Source document
U.S. Data-Mining of Latin American Citizens

Last April, we wrote about Choice Point, a company hired by the U.S. to collect data on hundreds of millions of citizens of Latin American countries.

During the past 18 months, the U.S. government has bought access to data on hundreds of millions of residents of 10 Latin American countries --apparently without their consent or knowledge --allowing myriad federal agencies to track foreigners entering and living in the United States.

A suburban Atlanta company, ChoicePoint Inc., collects the information abroad and sells it to U.S. government officials in three dozen agencies, including immigration investigators who've used it to arrest illegal immigrants.

The Miami Herald has new details and says the Governments of these countries are not happy with the plan and have opened investigations into the practice:

Prosecutors in Nicaragua, Mexico and elsewhere across Latin America have opened investigations into the business of private information mining after discovering that the U.S. Justice Department hired a Georgia company [Choice Point] to collect personal information on up to 300 million people throughout the region without their knowledge.

....The project is part of the U.S. government's attempt to expand its intelligence sources in the wake of the Sept. 11 terrorist attacks. U.S. officials say the data are being used by the FBI, the Department of Homeland Security and other agencies to verify the identities of foreign-born criminal suspects, illegal immigrants and suspected terrorists.

South of the border, the Justice Department project has stirred concerns about the U.S. acting as "Big Brother" and interfering in the affairs of countries that pose little threat. Officials in Nicaragua worry it could fuel a black market in private information in nations already plagued by corruption and lacking official oversight to prevent abuses.

It's espionage," said Alejandro Bendana, director of the Institute of International Studies in Managua. "The U.S. is going to know more about the Nicaraguan people than the Nicaraguan government. They can say, 'Here is a list of Nicaraguan undesirables. Keep them under control,' or they will say to the airlines, 'Don't let them onboard.'"

This is scary stuff. Choice Point also operates in the U.S.

In late 2001, the Justice Department signed the first of several contracts with ChoicePoint, a company that collects biographical information and sells it to employers and insurance companies for resume checking and identity verification. Other clients are media organizations, including the Chicago Tribune.

Back to the Latin American contract:

The contract called for personal information on citizens of Argentina, Brazil, Colombia, Costa Rica, El Salvador, Guatemala, Honduras, Mexico, Nicaragua and Venezuela, ChoicePoint officials said. The company has since ceased collecting data in Argentina and Costa Rica.

U.S. officials say the purpose of the contract was national security. They contend that the information will bring quicker identity verification, such as when officials are trying to uncover a smuggler among a group of illegal immigrants, as well as enhance their ability to detect suspicious patterns of behavior that could lead to the discovery of terrorist cells.

Remember the name. Choice Point. We think we'll be hearing more about them.

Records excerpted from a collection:
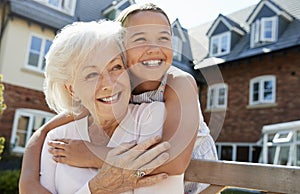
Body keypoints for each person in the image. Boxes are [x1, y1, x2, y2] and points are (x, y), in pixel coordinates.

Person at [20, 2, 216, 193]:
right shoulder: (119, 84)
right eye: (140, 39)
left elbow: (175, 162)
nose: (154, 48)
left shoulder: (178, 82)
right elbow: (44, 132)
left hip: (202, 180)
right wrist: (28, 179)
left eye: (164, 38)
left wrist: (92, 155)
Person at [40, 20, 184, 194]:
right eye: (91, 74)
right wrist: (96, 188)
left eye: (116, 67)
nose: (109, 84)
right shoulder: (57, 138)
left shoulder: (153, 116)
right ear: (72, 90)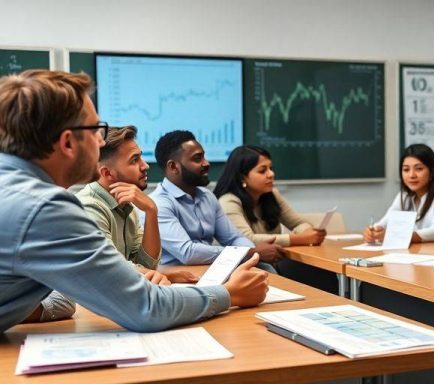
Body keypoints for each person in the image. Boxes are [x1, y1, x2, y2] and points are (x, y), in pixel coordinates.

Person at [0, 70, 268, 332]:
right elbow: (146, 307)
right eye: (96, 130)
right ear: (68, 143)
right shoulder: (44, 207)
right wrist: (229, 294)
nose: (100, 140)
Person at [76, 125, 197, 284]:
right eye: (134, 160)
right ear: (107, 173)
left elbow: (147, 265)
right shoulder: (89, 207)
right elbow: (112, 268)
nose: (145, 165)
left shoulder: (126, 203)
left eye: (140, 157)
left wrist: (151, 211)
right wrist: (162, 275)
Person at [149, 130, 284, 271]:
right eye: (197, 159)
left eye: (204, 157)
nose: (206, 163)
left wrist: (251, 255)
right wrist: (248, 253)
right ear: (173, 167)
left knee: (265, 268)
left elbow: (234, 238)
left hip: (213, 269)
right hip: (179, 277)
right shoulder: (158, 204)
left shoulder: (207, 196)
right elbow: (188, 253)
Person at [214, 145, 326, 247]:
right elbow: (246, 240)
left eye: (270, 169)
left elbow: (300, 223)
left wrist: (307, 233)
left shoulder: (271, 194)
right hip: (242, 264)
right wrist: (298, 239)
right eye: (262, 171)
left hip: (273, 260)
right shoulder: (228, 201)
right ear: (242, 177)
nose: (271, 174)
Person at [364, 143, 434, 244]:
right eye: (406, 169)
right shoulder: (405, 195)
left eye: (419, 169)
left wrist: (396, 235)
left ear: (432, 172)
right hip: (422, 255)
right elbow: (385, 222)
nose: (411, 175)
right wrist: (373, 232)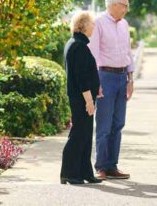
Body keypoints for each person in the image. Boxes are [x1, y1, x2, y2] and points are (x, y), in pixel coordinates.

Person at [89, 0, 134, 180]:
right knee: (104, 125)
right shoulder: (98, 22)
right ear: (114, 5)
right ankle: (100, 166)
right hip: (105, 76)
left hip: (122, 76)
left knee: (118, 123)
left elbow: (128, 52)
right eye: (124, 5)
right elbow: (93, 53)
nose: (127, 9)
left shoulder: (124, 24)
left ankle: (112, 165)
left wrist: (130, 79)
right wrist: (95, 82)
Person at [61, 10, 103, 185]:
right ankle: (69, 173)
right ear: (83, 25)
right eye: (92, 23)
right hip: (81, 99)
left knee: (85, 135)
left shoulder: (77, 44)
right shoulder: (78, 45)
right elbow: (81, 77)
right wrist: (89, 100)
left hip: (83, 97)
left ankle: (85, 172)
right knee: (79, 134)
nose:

Exercise instructions
Condense the paragraph in the post on U.S. data-mining of Latin American citizens that begins "U.S. officials say the purpose" into a short bulleted list that keeps its main facts.

Response to the exercise
- U.S. officials say the contract's purpose was national security.
- They argue the information will speed identity verification, such as spotting a smuggler among a group of illegal immigrants.
- They say it will also improve their ability to detect suspicious patterns of behavior that could lead to finding terrorist cells.